Text passage ->

◇ ◇ ◇ ◇ ◇

On his blog, BusinessWeek'sMichael Mandel suggests that journalists and politicians might not be so hostile to steroid use if their jobs required bigger muscles:
But would we be quite so horrified, I wonder, if we were talking about "smart pills" or memory pills instead of steroids? Suppose that a pharmaceutical company was selling a pill that would improve your memory by 30% or your IQ by 30%, with the same sort of side effects as steroids. Would you be willing to take them for 3 or 5 critical years in your career? What if you knew that everyone else was taking them? What if you knew that the Chinese or the French were taking them? And would you be willing to give your kids these pills in, say, the junior year of high school, to increase the odds of getting a good score on the SAT?
The real problem with steroids: They enhance Old Economy capabilities, not New Economy skills. They make us better factory workers, not smarter knowledge workers.
I'd challenge that last dichotomy. "Knowledge work" of the kind Mandel and I do isn't the only New Economy skill. Sports is one of those huge New Economy industries that people with high SATs tend to forget. And it's not just a matter of big-time athletes. The guy who would have been a factory line worker a generation ago is now a personal trainer at the local gym, a job that requires more "professional" people skills and personal discipline but is just as physical. Brainpower isn't the only source of intangible economic value.

◇ ◇ ◇ ◇ ◇

The task -> Set down word for word the part of the passage on steroids and the New Economy starting with "The real problem" and going on through "smarter knowledge workers.".

Dataset records ->
◇ ◇ ◇ ◇ ◇

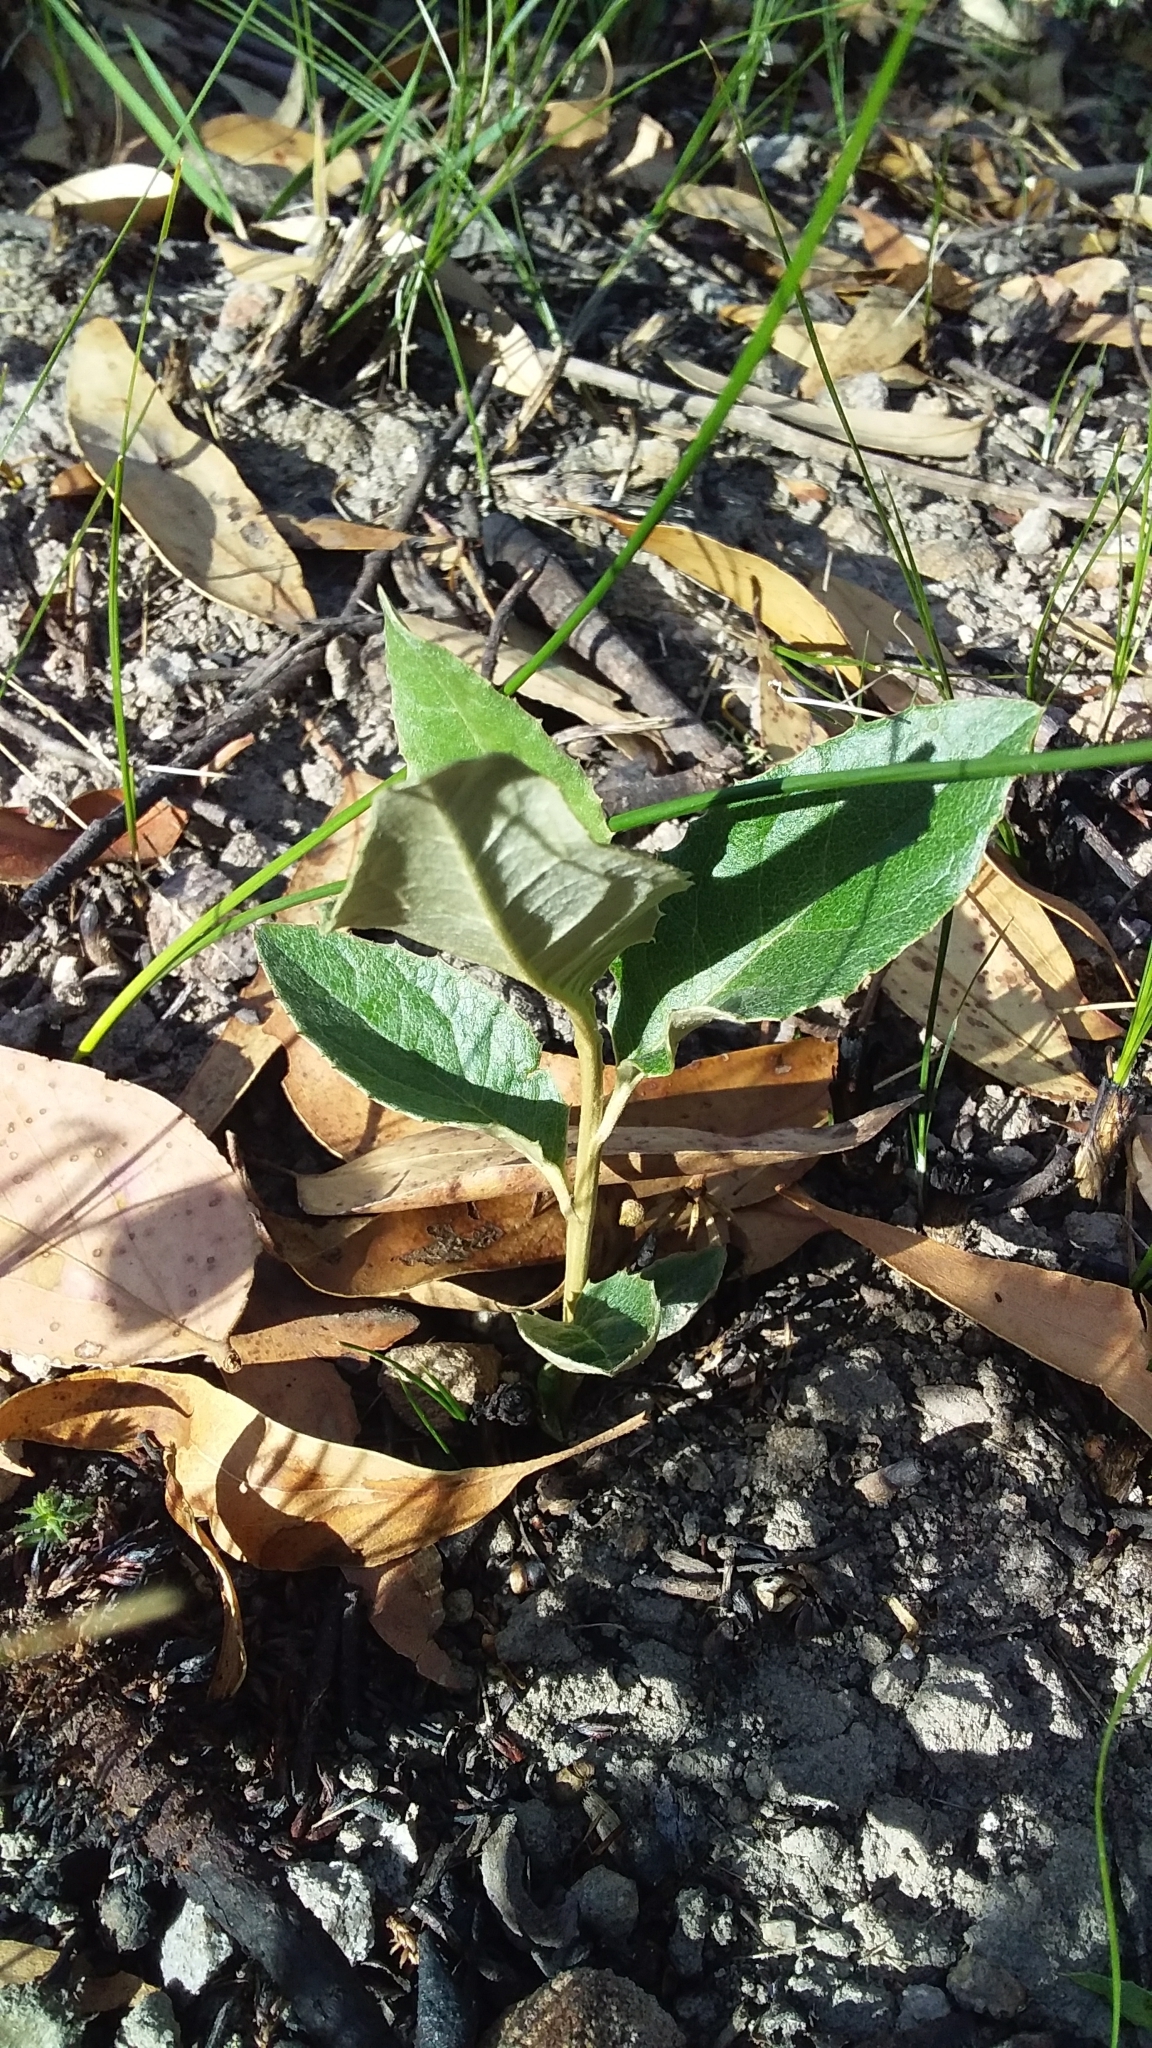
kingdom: Plantae
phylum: Tracheophyta
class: Magnoliopsida
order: Asterales
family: Asteraceae
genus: Olearia
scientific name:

◇ ◇ ◇ ◇ ◇

Expected answer ->
The real problem with steroids: They enhance Old Economy capabilities, not New Economy skills. They make us better factory workers, not smarter knowledge workers.